### [The problem]
Look through the entries for the string "FRITZING" and copy every line where it shows up.

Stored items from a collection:

____________

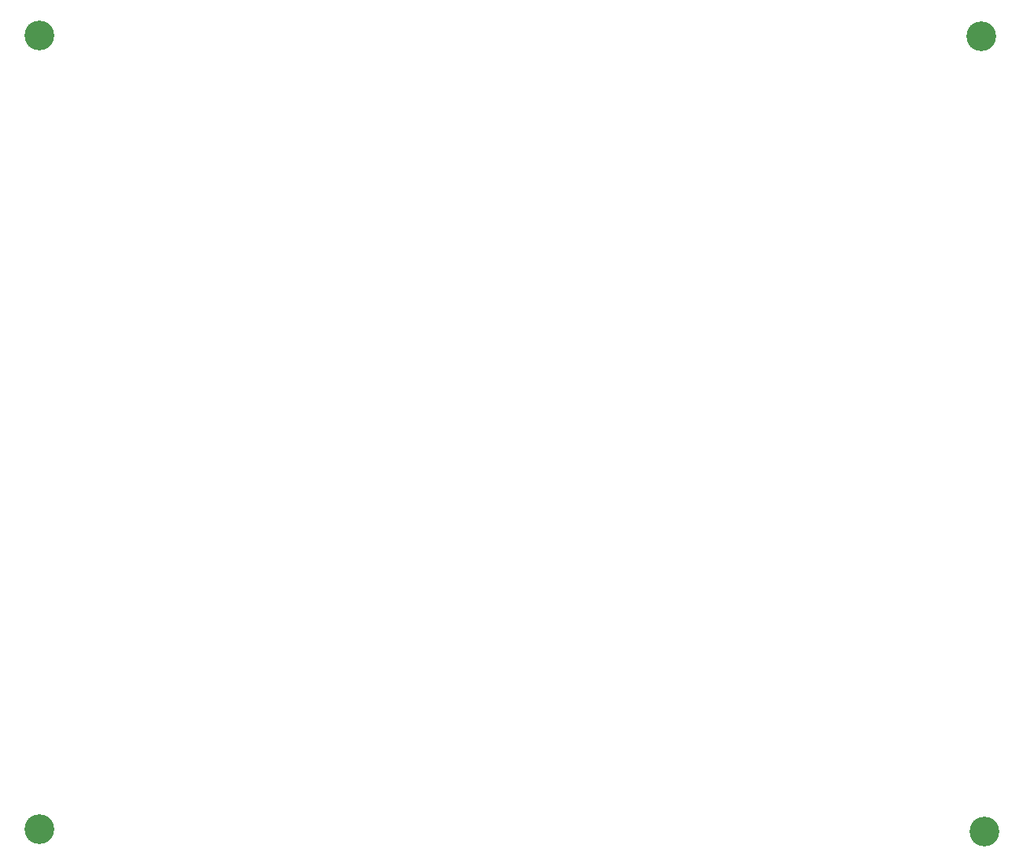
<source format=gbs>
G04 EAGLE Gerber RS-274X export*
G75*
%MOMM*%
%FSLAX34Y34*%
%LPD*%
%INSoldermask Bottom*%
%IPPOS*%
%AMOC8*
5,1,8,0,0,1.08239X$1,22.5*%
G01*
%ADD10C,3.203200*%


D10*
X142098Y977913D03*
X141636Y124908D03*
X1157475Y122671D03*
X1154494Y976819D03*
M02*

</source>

____________

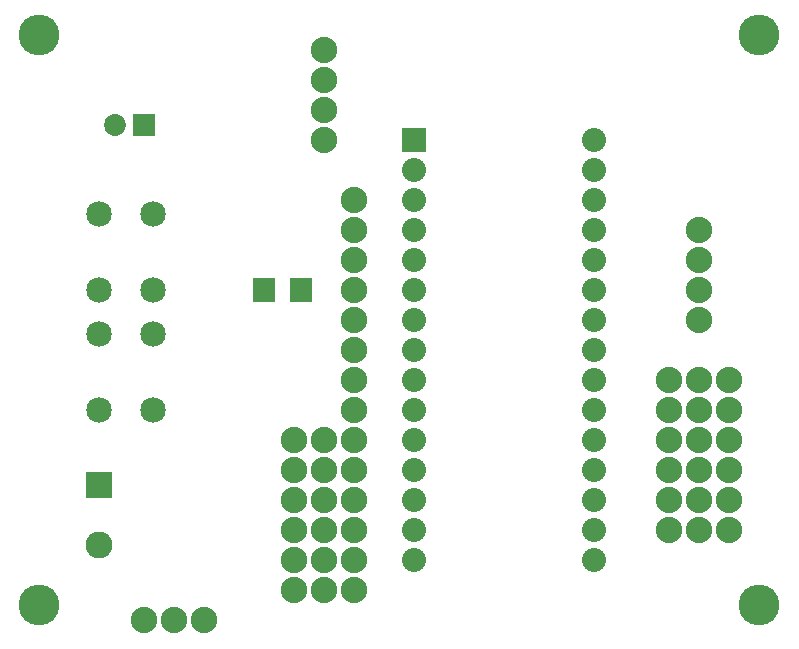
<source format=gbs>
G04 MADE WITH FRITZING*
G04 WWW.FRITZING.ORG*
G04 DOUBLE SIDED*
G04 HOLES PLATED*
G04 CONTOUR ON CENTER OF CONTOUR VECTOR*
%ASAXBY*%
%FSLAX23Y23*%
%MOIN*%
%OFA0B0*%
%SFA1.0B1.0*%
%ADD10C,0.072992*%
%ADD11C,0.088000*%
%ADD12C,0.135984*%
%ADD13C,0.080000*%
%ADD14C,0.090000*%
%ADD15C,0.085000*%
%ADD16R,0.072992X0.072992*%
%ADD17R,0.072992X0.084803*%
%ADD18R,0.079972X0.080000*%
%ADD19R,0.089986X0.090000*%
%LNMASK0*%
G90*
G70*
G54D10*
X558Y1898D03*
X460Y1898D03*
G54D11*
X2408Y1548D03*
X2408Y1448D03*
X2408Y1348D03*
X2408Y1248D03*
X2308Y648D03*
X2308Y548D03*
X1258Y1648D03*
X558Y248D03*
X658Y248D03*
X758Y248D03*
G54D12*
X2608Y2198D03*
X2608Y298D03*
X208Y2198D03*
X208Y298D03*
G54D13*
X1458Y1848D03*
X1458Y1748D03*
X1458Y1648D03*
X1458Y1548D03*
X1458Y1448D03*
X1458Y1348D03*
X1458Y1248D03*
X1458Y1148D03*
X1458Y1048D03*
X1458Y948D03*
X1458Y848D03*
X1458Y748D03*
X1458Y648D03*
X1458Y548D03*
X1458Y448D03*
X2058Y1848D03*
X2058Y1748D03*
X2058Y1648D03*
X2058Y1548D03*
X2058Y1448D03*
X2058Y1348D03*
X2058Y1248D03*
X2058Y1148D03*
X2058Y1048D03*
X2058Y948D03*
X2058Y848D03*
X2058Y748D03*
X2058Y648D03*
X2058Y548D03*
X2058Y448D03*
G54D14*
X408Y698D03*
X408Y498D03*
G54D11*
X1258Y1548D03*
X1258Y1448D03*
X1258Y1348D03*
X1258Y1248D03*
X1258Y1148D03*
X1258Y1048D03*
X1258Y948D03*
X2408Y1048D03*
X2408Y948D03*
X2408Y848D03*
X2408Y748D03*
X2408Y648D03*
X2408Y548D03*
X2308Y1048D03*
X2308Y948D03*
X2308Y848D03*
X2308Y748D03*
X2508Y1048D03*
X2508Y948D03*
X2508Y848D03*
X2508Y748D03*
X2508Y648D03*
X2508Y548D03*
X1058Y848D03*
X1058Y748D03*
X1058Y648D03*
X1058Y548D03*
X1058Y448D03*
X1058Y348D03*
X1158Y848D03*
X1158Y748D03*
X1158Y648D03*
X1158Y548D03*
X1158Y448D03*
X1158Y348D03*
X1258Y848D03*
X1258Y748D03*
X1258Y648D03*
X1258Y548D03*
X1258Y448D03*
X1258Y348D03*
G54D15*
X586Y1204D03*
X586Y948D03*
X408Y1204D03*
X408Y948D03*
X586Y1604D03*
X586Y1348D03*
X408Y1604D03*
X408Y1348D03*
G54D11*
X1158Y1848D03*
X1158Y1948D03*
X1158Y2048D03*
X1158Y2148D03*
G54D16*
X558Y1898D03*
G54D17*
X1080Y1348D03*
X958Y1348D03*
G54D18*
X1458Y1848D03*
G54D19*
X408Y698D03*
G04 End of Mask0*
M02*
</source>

____________

### [Result for this task]
G04 MADE WITH FRITZING*
G04 WWW.FRITZING.ORG*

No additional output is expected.